Less than two weeks out from the NFL Draft, it’s interesting to explore how far some of these athletes have come. Some, such as Kayvon Thibodeaux, were highly touted since high school with blue-blood programs vying for their signatures on an intent letter. Others, such as Trevor Penning, went unnoticed by high-level college recruiters and scouts. Nonetheless, both Penning and Thibodeaux figure to hear their names called in the first round.

Below, we take a look at some notable prospects who have cracked The 33rd Team Big Board’s Top 50 and what star rating they earned in high school.

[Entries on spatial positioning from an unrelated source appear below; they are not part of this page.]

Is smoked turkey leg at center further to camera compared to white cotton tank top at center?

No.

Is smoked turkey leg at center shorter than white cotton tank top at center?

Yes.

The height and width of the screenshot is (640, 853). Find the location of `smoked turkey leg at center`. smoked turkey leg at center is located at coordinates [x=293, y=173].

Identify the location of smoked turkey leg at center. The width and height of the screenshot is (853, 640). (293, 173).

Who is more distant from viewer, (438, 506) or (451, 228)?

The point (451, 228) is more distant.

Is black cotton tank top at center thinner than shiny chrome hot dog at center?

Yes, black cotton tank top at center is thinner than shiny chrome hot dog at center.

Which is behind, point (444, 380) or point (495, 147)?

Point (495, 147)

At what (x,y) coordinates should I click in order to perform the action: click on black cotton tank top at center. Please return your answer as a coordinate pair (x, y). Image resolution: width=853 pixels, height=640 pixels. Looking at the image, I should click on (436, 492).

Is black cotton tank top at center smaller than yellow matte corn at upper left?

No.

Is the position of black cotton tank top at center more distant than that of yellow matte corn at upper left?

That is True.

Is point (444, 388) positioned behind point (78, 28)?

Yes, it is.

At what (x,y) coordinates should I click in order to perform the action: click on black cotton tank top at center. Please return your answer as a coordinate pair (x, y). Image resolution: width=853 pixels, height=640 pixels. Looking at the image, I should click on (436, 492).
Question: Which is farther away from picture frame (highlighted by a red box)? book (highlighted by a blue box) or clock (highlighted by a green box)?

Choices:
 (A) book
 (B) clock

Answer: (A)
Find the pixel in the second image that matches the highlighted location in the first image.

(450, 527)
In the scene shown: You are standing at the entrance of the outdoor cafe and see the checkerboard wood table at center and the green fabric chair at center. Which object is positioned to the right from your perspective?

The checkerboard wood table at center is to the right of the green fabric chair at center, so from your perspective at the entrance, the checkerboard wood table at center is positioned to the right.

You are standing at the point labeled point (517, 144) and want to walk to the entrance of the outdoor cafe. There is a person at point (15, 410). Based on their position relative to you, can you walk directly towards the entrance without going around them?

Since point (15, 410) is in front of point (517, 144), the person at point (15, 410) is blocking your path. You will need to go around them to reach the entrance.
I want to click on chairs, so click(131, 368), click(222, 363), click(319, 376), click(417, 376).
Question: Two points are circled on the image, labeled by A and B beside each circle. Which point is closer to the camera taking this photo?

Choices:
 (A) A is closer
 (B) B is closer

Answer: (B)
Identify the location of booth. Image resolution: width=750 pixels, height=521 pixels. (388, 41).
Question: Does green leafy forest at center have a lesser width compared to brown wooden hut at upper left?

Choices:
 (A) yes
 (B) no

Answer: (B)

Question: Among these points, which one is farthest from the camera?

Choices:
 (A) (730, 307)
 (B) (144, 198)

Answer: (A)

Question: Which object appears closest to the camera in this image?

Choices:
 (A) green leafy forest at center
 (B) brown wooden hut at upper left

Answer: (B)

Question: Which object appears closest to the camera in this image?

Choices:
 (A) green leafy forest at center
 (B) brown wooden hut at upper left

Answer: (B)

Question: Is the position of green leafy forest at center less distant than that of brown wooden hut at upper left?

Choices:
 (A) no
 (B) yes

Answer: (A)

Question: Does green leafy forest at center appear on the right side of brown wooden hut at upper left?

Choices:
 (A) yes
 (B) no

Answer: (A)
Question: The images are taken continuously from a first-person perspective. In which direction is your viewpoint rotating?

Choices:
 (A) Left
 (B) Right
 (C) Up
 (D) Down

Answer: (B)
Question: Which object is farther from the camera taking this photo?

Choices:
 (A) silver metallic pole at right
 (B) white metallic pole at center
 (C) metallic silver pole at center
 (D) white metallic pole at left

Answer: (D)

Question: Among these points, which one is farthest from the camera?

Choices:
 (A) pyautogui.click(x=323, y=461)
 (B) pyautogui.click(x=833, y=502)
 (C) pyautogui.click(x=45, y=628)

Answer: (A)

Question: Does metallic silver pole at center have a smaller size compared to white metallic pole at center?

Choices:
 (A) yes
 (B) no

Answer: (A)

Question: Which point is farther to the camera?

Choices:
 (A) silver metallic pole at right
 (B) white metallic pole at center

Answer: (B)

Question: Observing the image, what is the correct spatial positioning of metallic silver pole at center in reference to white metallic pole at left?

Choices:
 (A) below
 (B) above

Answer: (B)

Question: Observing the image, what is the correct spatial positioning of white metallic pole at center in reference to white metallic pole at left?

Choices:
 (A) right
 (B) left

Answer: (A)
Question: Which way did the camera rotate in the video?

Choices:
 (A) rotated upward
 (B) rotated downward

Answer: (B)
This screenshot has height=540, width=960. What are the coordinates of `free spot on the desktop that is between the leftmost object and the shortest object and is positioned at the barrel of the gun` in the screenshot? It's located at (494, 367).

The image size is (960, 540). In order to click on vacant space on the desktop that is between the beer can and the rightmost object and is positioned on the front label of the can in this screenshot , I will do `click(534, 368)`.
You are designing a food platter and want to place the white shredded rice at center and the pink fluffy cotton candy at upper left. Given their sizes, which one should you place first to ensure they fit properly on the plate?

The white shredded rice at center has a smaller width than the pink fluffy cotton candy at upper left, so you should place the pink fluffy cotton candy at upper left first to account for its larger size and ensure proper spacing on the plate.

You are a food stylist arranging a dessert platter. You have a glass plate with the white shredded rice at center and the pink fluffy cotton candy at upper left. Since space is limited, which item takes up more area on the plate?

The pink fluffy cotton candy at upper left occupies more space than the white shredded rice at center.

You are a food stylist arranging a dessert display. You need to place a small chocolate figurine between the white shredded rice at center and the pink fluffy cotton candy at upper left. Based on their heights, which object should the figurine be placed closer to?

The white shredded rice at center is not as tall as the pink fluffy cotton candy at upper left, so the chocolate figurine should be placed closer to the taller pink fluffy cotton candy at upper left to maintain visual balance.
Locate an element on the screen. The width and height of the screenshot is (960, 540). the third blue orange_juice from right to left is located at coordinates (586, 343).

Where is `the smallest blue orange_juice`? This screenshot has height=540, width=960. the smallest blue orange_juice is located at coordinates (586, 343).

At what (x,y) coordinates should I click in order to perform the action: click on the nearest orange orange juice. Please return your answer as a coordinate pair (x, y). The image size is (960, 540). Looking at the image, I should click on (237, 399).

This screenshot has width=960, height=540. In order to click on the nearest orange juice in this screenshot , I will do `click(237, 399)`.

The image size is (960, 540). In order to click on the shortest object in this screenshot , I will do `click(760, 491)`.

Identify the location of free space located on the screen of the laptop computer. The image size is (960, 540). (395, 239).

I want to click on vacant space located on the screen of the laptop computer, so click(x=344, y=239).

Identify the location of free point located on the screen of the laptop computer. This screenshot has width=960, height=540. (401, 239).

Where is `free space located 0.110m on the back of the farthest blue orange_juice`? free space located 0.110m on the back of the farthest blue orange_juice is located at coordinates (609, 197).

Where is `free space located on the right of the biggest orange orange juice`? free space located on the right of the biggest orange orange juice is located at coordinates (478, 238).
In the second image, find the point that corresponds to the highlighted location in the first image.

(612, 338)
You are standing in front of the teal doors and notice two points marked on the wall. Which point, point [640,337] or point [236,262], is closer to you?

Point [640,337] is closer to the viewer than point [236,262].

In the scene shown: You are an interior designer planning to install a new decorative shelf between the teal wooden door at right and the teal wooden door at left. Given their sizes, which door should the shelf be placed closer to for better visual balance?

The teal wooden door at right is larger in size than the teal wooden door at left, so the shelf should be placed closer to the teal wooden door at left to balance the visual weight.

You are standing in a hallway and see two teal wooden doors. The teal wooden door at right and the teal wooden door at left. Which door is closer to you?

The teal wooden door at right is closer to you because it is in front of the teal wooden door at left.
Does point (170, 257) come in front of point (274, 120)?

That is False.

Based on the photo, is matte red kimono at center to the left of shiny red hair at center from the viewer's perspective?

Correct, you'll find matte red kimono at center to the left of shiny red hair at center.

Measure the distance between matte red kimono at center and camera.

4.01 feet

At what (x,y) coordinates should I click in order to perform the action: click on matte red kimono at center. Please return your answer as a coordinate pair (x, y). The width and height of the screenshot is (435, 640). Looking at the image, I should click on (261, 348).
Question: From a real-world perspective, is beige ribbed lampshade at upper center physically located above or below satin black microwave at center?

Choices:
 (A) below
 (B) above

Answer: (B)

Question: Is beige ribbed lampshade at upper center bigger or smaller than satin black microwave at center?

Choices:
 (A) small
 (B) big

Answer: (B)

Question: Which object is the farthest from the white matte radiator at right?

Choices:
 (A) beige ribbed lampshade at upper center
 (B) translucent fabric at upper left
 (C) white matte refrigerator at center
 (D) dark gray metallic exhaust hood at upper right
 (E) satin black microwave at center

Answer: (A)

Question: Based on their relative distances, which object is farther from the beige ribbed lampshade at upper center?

Notable Former Five-Star Recruits:

33rd Team Ranking Player Recruit Level
1 Evan Neal 5
2 Kyle Hamilton 5
3 Kayvon Thibodeaux 5

Notable Former Four-Star Recruits:

33rd Team Ranking Player Recruit Level
4 Aidan Hutchinson 4
10 Drake London 4
12 Jameson Williams 4

Notable Former Three-Star Recruits:

33rd Team Ranking Player Recruit Level
5 Ikem Ekwonu 3
6 Ahmad Gardner 3
16 Tyler Linderbaum 3

Notable Former Two-Star Recruits:

33rd Team Ranking Player HS Rank
8 Devin Lloyd 2
31 Travis Jones 2
———— ———— ————

Notable Former Unranked High School Recruits

33rd Team Ranking Player HS Rank
17 Trevor Penning N/A
30 Zion Johnson N/A
46 Troy Andersen N/A

This is a rather typical year in terms of high school ranking translating to NFL Draft position, with as many five-star recruits in the first round according to the 33rd Team’s Prospect Board as last year’s (eight). Notably, five of the top nine prospects on our board are former five-star recruits (Evan Neal, Kayvon Thibodeaux, Kyle Hamilton, Garrett Wilson, and Charles Cross).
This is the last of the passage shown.